━━━━━ DOCUMENT PASSAGE ━━━━━

Now that we have the image built, we can run the service:

$ docker-compose up
Starting jarjar_http_1 ... done
Attaching to jarjar_http_1
http_1  | => Booting Puma
http_1  | => Rails 6.1.4.1 application starting in development
http_1  | => Run `bin/rails server --help` for more startup options
http_1  | Puma starting in single mode...
http_1  | * Puma version: 5.5.2 (ruby 3.0.2-p107) ("Zawgyi")
http_1  | *  Min threads: 5
http_1  | *  Max threads: 5
http_1  | *  Environment: development
http_1  | *          PID: 1
http_1  | * Listening on http://0.0.0.0:4000
http_1  | Use Ctrl-C to stop

We have our service running using Docker Compose! Let’s curl it, again:

$ curl -X GET -I localhost:4000
HTTP/1.1 200 OK
X-Frame-Options: SAMEORIGIN
X-XSS-Protection: 1; mode=block
X-Content-Type-Options: nosniff
X-Download-Options: noopen
X-Permitted-Cross-Domain-Policies: none
Referrer-Policy: strict-origin-when-cross-origin
Content-Type: text/html; charset=utf-8
Vary: Accept
Cache-Control: no-store, must-revalidate, private, max-age=0
Content-Security-Policy: script-src 'unsafe-inline'; style-src 'unsafe-inline'
X-Request-Id: d7a72b16-9630-4e4c-9e9e-8781c8207b52
X-Runtime: 0.020082
X-MiniProfiler-Original-Cache-Control: max-age=0, private, must-revalidate
X-MiniProfiler-Ids: dvwfody0av0h45hub5bw,pp70s0op22fdolh4u8zt,hdpxqj8kohhs6r3jf7xp,c080m80j1zfarr0b4qxw
Set-Cookie: __profilin=p%3Dt; path=/; HttpOnly; SameSite=Lax
Content-Length: 400562

We get an HTTP 200. If we bring down the container and up again, we’ll run into a familiar problem:

$ docker-compose up
Starting jarjar_http_1     ... done
[...]
http_1      | => Booting Puma
http_1      | => Rails 6.1.4.1 application starting in development
http_1      | => Run `bin/rails server --help` for more startup options
http_1      | Exiting
http_1      | A server is already running. Check /app/tmp/pids/server.pid.

━━━━━

> SET OF TASKS
(a) Reproduce the Docker Compose passage from "Now that we" to "in single mode...".
(b) Pick up the Docker Compose passage after its last line and keep writing.

━━━━━ DATA FOR REVIEW ━━━━━

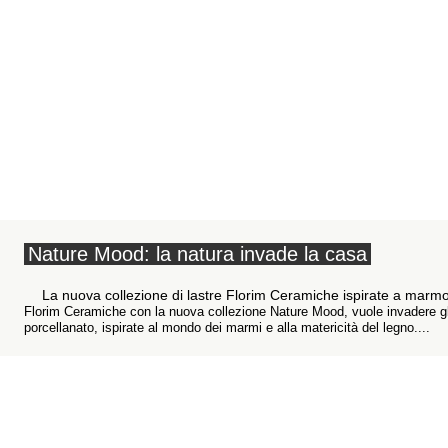
Nature Mood: la natura invade la casa
La nuova collezione di lastre Florim Ceramiche ispirate a marm
Florim Ceramiche con la nuova collezione Nature Mood, vuole invadere gli
porcellanato, ispirate al mondo dei marmi e alla matericità del legno....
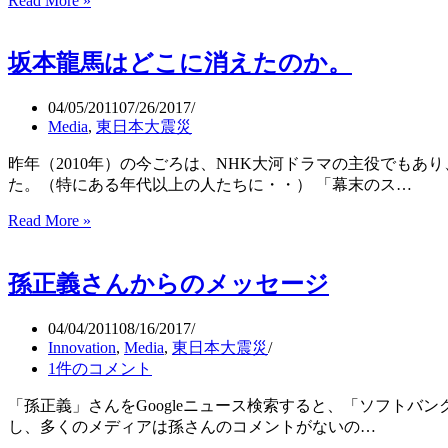
Read More »
チ
す
ェ
べ
ル
て
坂本龍馬はどこに消えたのか。
ノ
ブ
イ
04/05/2011
07/26/2017
リ
Media
,
東日本大震災
原
昨年（2010年）の今ごろは、NHK大河ドラマの主役でも
発
た。（特にある年代以上の人たちに・・） 「幕末のス…
事
故
Read More »
坂
の
本
教
龍
訓
孫正義さんからのメッセージ
馬
を
は
生
ど
04/04/2011
08/16/2017
か
こ
Innovation
,
Media
,
東日本大震災
す
に
1件のコメント
消
「孫正義」さんをGoogleニュース検索すると、「ソフトバ
え
し、多くのメディアは孫さんのコメントがないの…
た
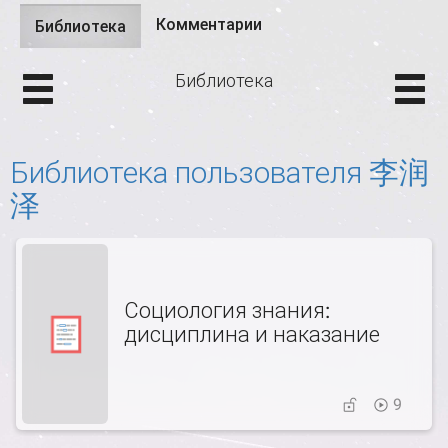
Комментарии
Библиотека
(активная
Главные вкладки
вкладка)
Библиотека
Библиотека пользователя 李润
泽
Социология знания:
дисциплина и наказание
9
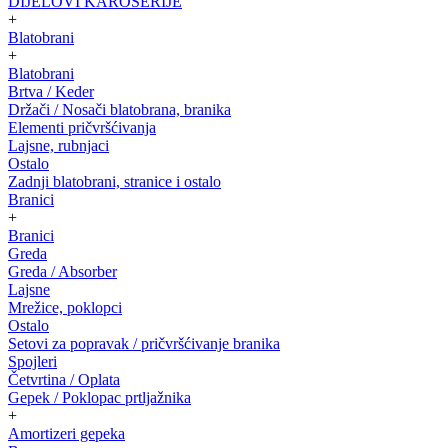
DIJELOVI KAROSERIJE
+
Blatobrani
+
Blatobrani
Brtva / Keder
Držači / Nosači blatobrana, branika
Elementi pričvršćivanja
Lajsne, rubnjaci
Ostalo
Zadnji blatobrani, stranice i ostalo
Branici
+
Branici
Greda
Greda / Absorber
Lajsne
Mrežice, poklopci
Ostalo
Setovi za popravak / pričvršćivanje branika
Spojleri
Četvrtina / Oplata
Gepek / Poklopac prtljažnika
+
Amortizeri gepeka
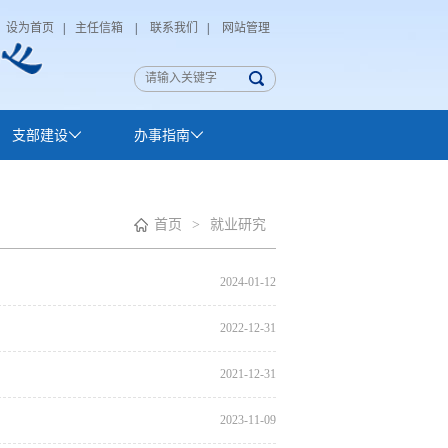
设为首页
|
主任信箱
|
联系我们
|
网站管理
支部建设
办事指南
首页
>
就业研究
2024-01-12
2022-12-31
2021-12-31
2023-11-09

━━━━━

> EXPECTED RESPONSES
(a)
Now that we have the image built, we can run the service:

$ docker-compose up
Starting jarjar_http_1 ... done
Attaching to jarjar_http_1
http_1  | => Booting Puma
http_1  | => Rails 6.1.4.1 application starting in development
http_1  | => Run `bin/rails server --help` for more startup options
http_1  | Puma starting in single mode...

(b)
jarjar_http_1 exited with code 1

Apparently we have a stray PID file, and our server can’t boot.

Stray PID files #

The default web server for Rails, Puma, creates a PID file. A PID, shorthand for Process ID, is a file that contains only the ID of the server process on the operating system. So, if we boot our server container, we attach to it and open the PID file; we will see that the file contains only the PID number in it:

/app # cat tmp/pids/server.pid
1

Before I got to this section, I had no idea why PID files were useful. However, after consulting an excellent StackOverflow answer (that I recommend reading thoroughly), it appears that we can use PID files for:

as a signal to other processes and users of the system that that particular program is running, or at least started successfully
allows one to write a script to check if a particular process is running and issue a plain kill command (e.g., if one wants to end it)
it is a cheap way for a program to see if any of its previous instances did not exit successfully

That last point hits close to home - Puma’s PID file is still present before the container shuts down, and, when booting, Rails thinks there’s already another server running.

One thing that threw me off with the stray PID file is that containers and their file systems are supposed to be ephemeral. Once you stop them – they’re gone for good. What I found out is that Docker Compose reuses containers whose configurations have not changed:

Compose caches the configuration used to create a container. When you restart a service that has not changed, Compose re-uses the existing containers. Re-using containers means that you can make changes to your environment very quickly.

This is a neat feature of Compose, but it means that Compose does not destroy the container that contains the stray PID file. Actually, Compose reuses it. And it’s the reason why the lost PID file is detected, and Puma cannot start when using Docker Compose.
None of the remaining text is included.